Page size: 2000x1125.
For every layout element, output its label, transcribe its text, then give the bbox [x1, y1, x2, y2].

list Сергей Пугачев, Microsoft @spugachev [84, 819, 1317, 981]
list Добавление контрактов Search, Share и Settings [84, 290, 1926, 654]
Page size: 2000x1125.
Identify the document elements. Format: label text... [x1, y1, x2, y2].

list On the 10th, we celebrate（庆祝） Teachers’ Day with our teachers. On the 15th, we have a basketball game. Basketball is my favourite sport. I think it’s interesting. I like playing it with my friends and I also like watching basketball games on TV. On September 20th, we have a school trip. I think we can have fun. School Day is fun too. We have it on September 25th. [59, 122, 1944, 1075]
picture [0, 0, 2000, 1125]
+--
* _What you should do_: Print the entries exactly. Include every one.

* _Result of this exercise_:
Page size: 2000x1125.
For every layout element, output its label, transcribe its text, then give the bbox [x1, y1, x2, y2].

list Сергей Пугачев, Microsoft @spugachev [84, 819, 1317, 981]
list Добавление контрактов Search, Share и Settings [84, 290, 1926, 654]
Page size: 2000x1125.
Identify the document elements. Format: label text... [x1, y1, x2, y2].

list On the 10th, we celebrate（庆祝） Teachers’ Day with our teachers. On the 15th, we have a basketball game. Basketball is my favourite sport. I think it’s interesting. I like playing it with my friends and I also like watching basketball games on TV. On September 20th, we have a school trip. I think we can have fun. School Day is fun too. We have it on September 25th. [59, 122, 1944, 1075]
picture [0, 0, 2000, 1125]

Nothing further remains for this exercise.